Distributed Denial of Service (DDoS) attacks continue to evolve to the point where they are so much different now than they were even a few short years ago.
“It was a dynamic 12 months for DDoS attacks,” said Stuart Scholly, president of security firm Prolexic Technologies, which just published its top 10 attack trends for 2013. “The tools used by malicious actors in 2013 and the tactics they adopted changed considerably, reflecting the on-going evolution of the DDoS threat.”
Throughout the year, Prolexic collected metrics from all DDoS attacks launched against the company’s global client base.
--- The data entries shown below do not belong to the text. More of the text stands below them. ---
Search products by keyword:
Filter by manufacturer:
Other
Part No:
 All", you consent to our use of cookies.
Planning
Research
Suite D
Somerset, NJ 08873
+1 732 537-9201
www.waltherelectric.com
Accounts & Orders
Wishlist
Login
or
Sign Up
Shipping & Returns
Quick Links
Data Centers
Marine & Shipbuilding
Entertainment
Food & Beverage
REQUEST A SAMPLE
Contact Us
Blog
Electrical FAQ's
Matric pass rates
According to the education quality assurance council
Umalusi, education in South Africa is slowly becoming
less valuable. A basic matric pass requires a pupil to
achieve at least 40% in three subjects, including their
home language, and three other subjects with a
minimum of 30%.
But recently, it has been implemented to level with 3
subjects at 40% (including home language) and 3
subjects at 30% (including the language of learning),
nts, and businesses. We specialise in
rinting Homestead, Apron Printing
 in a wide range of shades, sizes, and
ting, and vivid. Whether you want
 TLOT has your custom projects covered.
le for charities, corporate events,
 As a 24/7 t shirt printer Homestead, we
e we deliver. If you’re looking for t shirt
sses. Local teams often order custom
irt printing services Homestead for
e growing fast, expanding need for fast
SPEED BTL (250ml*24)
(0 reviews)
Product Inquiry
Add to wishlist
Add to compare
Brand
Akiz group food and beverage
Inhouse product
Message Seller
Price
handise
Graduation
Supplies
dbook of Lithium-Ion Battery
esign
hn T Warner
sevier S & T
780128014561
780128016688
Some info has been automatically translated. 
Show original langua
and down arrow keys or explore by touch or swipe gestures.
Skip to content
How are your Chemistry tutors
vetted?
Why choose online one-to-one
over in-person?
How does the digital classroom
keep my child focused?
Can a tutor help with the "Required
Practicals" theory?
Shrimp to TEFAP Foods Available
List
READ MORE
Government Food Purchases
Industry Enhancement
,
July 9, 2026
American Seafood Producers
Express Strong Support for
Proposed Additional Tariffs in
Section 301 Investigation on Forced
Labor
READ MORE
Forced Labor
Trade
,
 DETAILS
The Prolexic Security Engineering & Response Team (PLXsert) used proprietary techniques and equipment to gather the information. Through digital forensics and post-attack analysis, PLXsert is able to build a global view of the evolving DDoS threat.
Top 10 DDoS trends last year:
1. DDoS attack volume continued to rise with Prolexic mitigating 32.43 percent more attacks in 2013 than it did in 2012
2. DDoS attack volume also increased month-to-month in 2013, with 10 out of 12 months showing higher attack volume compared to 2012
3. Smaller, stealthy and more sophisticated application layer (Layer 7) attacks increased approximately 42 percent
4. High bandwidth, volumetric infrastructure layer (Layer 3 & 4) attacks increased approximately 30 percent
5. DNS, UDP, and UDP fragmentation floods, as well as CHARGEN, were the attack vectors that showed the most adoption in 2013
6. SYN and ICMP floods were the attack vectors that showed the most decline in use
7. Average DDoS attack sizes continued to increase with Prolexic mitigating numerous attacks over 100 Gbps, the largest peaking at 179 Gbps
8. Reflected amplification attacks emerged as a very popular attack method
9. Mobile devices and apps began participating in DDoS campaigns
10. DDoS attacks were more likely to originate from Asian countries
“It is critical in 2014 that enterprise defenses continue to keep pace with the changing DDoS threat,” Scholly said. “In addition to increasing vigilance and knowledge, enterprises should also validate services from any mitigation providers they have retained to ensure the latest threats can be blocked quickly and effectively.”